The analysis by the early entrepreneurs like FC Kohli and Narayana Murthy of the variations possible in the Indian economic model with support from visionary bureaucrats like N.Vittal led to the selection of a new approach in the eighties which was entirely export led. The subsequent retention of the abilities of this ’virtual’ industry through the innovative STPI scheme and the simultaneous development of scarce resources in IT through private sector initiatives from NIIT and then APTECH followed by the IIITs and the BCA and MCA programs in the country have seen the industry rise to its present heights. While there is no doubt that the early successes of the Indian industry in providing solutions to American and European customers was primarily due to lower cost highly skilled talent from our better institutions of learning, the subsequent demonstration of process excellence and innovation has been the trump card for Indian industry in recent times. There is a confidence today that India’s position at the top of the technology and process outsourcing pack will take a lot of challenging, with no competitor possessing the heady mix of a large talent pool, familiarity with Western processes and culture and relatively low cost that India has in abundance.

The industry has had a dream run till 2008 and it is only the recessionary trends in its key markets since the summer of 2008 that has led to the decline in growth from the high twenties to sixteen percent for the recent year and now the rather pessimistic anticipation of a meagre four to seven percent growth in the current fiscal.

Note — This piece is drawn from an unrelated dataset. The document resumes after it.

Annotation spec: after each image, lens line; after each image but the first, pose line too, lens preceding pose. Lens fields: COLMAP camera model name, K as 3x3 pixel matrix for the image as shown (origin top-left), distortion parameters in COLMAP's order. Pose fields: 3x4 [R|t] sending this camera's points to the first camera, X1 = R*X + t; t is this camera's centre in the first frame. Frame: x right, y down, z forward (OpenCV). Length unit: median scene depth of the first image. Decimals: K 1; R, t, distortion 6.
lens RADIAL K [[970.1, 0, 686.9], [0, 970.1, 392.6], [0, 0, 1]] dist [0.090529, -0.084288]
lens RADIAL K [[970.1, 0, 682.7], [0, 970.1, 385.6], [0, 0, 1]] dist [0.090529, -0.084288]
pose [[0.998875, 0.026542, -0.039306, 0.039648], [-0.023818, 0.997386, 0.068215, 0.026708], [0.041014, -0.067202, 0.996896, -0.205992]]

However the principles that have led to its success are still very much valid and the new focus on innovation ’ in services, processes and business models will inject the variation needed to survive the slow period and emerge stronger when the next boom cycle begins. Recent quarterly results have shown that there are still companies that continue to do well by overcoming the challenges and seizing the opportunities that every recession brings.

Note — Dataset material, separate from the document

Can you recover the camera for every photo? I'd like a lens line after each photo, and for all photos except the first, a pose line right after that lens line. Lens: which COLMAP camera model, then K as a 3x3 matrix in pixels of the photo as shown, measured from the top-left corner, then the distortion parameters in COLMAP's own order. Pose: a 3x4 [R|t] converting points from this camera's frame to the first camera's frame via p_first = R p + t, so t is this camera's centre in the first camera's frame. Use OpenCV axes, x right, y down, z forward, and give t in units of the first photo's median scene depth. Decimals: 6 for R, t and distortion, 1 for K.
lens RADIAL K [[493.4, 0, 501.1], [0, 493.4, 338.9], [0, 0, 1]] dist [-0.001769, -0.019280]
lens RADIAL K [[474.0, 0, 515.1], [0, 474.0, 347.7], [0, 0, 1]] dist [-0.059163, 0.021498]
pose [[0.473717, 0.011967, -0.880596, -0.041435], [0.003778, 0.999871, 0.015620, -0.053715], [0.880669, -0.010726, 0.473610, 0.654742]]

Enabling the ongoing retention of its capability and the diffusion of its expertise is now the imperative for the industry through value addition (from coding to maintenance to specialised services through now to a mix of offshore-onsite services centred round a Global Delivery Model) and the government policy role is essentially facilitation, through the co-existence of the STPI and IT SEZ schemes and the use of other instruments like IT Investment areas and private universities to enable strategic resources and competencies to be developed and sustained around the country.

The first two quarters of the current fiscal have been interesting in the sense that cost cutting has enabled most companies to continue profit growth but the pricing environment has been weak and the revenue growth in single digits. It is smaller companies like Zensar who have stolen the show by realising that recession can be an opportunity and garnering a significant share of new deals in all markets. In the remaining two quarters of the year, the demand environment will continue to be weak overall but opportunities will increase, not only in the Western markets where less impacted sectors like Insurance, Utilities and Government, but also in the BRIC countries and Africa where the expansion of services and a renewed focus on the domestic economies will provide opportunities for consultancy led solutions from the Indian IT and BPO players. The rules of the game have already changed with brute force outsourcing giving way to a more thoughtful consultative approach to working with the customers and their key processes and providing demonstrable results in process optimisation technology infusion and multi shore outsourcing. The addressable market opportunity remains large and the next year and the decade that follows will demonstrate the resilience that now characterises this important sector of the Indian economy. Can the industry touch two hundred billion dollars by 2020? Certainly, but there will be many inflection points on the way and we will need all our ingenuity to make sure we continue our journey of success!